Ripple Effect
d+a|Issue 97

After more than 25 years with Foster + Partners, Brandon Haw has started his own practice as a means of returning to the fundamentals of architecture.

Sophie Kalkreuth
Ripple Effect

Art affects our emotions, but architecture has the ability to improve our lives. This is the claim Brandon Haw’s father – himself a minimalist painter and conceptual artist – made when Haw was still a teenager. “He said to me ‘look: you can say I don’t really like that picture or that sculpture, but it’s not the same as being stuck in a hospital bed or a school with no light, no air, and feeling miserable,’ ” recalls Haw, who was born in London but now resides in New York.
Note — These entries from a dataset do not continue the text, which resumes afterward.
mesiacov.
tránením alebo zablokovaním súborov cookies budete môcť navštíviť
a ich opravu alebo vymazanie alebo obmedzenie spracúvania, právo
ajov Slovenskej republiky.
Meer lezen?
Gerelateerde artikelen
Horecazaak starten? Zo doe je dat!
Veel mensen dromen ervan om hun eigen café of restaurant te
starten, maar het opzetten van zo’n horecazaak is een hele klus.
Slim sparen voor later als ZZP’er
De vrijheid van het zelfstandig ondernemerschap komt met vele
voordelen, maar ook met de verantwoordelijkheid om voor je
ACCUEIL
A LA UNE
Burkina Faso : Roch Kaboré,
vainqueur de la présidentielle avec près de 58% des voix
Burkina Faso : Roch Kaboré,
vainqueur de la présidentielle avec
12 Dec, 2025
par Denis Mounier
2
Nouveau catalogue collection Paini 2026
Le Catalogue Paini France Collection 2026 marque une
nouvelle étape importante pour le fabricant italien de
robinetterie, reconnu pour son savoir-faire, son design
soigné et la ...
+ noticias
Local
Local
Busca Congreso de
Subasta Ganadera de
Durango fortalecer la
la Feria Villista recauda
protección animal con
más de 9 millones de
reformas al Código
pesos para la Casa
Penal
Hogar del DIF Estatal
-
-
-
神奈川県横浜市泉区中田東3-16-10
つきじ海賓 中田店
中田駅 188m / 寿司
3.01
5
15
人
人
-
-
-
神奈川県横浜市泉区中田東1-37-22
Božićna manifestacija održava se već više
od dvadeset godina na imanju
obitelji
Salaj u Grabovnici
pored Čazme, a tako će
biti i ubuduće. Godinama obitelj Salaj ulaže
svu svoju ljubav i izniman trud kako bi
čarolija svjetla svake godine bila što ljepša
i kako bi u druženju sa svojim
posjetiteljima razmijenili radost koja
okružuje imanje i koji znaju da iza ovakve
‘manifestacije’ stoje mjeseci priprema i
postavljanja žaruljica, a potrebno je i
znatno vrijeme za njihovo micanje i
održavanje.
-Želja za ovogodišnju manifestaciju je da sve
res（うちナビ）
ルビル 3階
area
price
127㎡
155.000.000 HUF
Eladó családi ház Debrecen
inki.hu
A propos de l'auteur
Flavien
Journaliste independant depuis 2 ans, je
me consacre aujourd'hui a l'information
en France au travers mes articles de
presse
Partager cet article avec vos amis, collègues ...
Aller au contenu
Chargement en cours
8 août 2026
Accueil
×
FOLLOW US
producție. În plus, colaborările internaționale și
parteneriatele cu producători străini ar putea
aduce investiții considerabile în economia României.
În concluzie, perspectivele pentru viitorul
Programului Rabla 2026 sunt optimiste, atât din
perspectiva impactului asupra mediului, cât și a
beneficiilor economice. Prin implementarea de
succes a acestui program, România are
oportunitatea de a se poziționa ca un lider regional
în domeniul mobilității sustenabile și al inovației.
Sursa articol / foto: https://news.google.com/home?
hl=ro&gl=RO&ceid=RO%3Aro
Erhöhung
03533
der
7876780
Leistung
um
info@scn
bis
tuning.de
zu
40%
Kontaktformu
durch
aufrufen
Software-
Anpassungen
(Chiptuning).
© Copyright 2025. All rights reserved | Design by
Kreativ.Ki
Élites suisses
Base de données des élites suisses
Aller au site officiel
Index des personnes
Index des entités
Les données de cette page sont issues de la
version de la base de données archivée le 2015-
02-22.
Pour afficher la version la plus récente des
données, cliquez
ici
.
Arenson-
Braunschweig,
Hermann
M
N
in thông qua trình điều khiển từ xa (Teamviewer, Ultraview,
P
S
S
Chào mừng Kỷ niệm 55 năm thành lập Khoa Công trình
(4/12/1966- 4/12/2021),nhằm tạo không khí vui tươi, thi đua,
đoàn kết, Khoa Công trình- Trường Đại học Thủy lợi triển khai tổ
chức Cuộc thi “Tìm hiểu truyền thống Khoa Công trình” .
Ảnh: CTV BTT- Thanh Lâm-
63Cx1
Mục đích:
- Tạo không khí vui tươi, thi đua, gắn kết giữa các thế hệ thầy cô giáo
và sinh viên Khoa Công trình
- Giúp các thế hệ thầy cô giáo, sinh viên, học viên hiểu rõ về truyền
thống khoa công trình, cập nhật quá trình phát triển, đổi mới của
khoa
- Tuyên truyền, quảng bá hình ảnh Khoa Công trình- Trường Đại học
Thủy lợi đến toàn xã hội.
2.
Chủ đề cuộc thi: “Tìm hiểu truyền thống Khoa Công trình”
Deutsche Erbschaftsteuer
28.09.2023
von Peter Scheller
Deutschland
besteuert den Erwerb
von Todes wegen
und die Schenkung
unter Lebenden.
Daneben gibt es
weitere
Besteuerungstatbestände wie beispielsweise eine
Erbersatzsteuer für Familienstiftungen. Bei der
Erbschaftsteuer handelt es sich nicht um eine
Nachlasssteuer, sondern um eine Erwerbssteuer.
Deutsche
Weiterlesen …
His father’s credo proved persuasive. Instead of enrolling in art school, Brandon Haw attended Bartlett School of Architecture and Planning in London, continuing on to Princeton University in the U.S. where he received his Masters Degree in Architecture. After graduating he worked at the offices of Skidmore Owings and Merrill and then joined Norman Foster’s studio, where, over the course of 26 years, he built up the practice from 30 people to nearly 2,000 and oversaw major international projects including the HSBC World Headquarters in London and the Hearst Building in Manhattan.

Around two years ago Haw launched his own New York-based practice, Brandon Haw Architecture (BHA), a move inspired in part by a desire to return to the fundamentals of architecture and the principles that his father emphasised many years ago.

“It was a very serious conversation that I’ve always remembered because it has guided how I treat architecture from a functional point of view, first and foremost,” Haw confides. “I don’t care about style. What architecture really needs to do is create a better physical environment through design.”